Fiber optic cables linking Google Cloud servers in its US-East1 region were physically broken. Google responded by rerouting traffic to ensure that customers' services continued to operate reliably until the affected fiber paths are repaired. But some customers were affected by elevated latency for up to 24 hours.
While it’s unusual for multiple physical fiber breaks to occur simultaneously, it does happen and for organizations relying on services operating out of a specific regional data center, the impact can be disastrous.
Can downtime be compared among providers?
There have been some efforts to measure and compare the reliability of a number of cloud providers but the challenge is that they don’t disclose disruptions in a consistent manner.
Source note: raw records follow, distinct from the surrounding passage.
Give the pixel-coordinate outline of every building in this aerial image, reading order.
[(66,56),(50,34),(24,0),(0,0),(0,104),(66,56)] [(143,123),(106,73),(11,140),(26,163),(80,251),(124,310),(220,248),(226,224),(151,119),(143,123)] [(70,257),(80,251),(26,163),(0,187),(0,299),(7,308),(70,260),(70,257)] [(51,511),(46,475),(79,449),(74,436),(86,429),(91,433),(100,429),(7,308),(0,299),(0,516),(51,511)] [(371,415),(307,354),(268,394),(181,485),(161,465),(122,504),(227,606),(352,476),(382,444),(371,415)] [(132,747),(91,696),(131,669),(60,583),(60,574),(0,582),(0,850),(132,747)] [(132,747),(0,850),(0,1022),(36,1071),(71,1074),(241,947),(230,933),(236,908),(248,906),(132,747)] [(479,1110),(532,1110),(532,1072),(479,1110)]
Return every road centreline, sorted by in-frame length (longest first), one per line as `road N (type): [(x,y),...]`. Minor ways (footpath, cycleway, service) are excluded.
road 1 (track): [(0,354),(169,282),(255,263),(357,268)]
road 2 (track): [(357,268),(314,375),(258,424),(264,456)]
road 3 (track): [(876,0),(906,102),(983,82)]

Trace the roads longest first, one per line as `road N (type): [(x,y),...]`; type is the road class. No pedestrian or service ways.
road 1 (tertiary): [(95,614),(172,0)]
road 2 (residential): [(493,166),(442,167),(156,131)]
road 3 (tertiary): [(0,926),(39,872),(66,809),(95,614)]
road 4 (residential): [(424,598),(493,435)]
In fact, says Zeus Kerravala of ZK Research, some disclosures are confusing to the point where it’s difficult to glean any kind of meaningful conclusion.
According to Kerravala, between Azure, GCP and Amazon Web Services (AWS), Azure is the most obscure, in terms of provided detail. GCP does a better job of providing detail at the service level but tends to be obscure with regional information. Meanwhile, AWS has the most granular reporting, as it shows every service in every region.
There are more inconsistencies here. If an incident occurs that impacts three AWS services and each was unavailable for one hour, AWS would record three hours of downtime. But if Azure reports a one-hour outage that impacts five services in three regions, the status website might show just a single hour, rather than 15 hours of total downtime.
The confusion is further compounded by the historical downtime data that is available. At one time, all three major cloud vendors provided a one-year view into outages but Azure has moved to only a 90-day view.
What cost is downtime to your business?
So how can you compare apples to something as close to apples? Kerrevala’s own research found that from the beginning of 2018 through to May 2019, AWS recorded only 338 hours of downtime, followed by GCP closely at 361. Microsoft Azure meanwhile has a whopping total of 1,934 hours of self-reported downtime.
But Kerrevala is quick to point out that this is an aggregation of the self-reported data from the vendors’ websites, which isn’t the “true” number, as regional information or service granularity is sometimes obscured.
Organizations choose cloud services based on a multitude of factors, from price to local availability to existing infrastructure to specific service requirements. Downtime is just another one of those considerations and should be weighed against your appetite for risk. If some downtime isn’t going to be a big problem, then other factors might sway your decision. If uptime is critical, then that will move to the top of the consideration pile.
Kerrevala also warns that buyers should be aware that there is a big difference between service level agreements (SLAs) and downtime. “A cloud operator can promise anything they want, even provide a 100% SLA, but that just means they need to reimburse the business when a service isn’t available. Most IT leaders I have talked to say the few bucks they get back when a service is out is a mere fraction of what the outage actually cost them,” he said.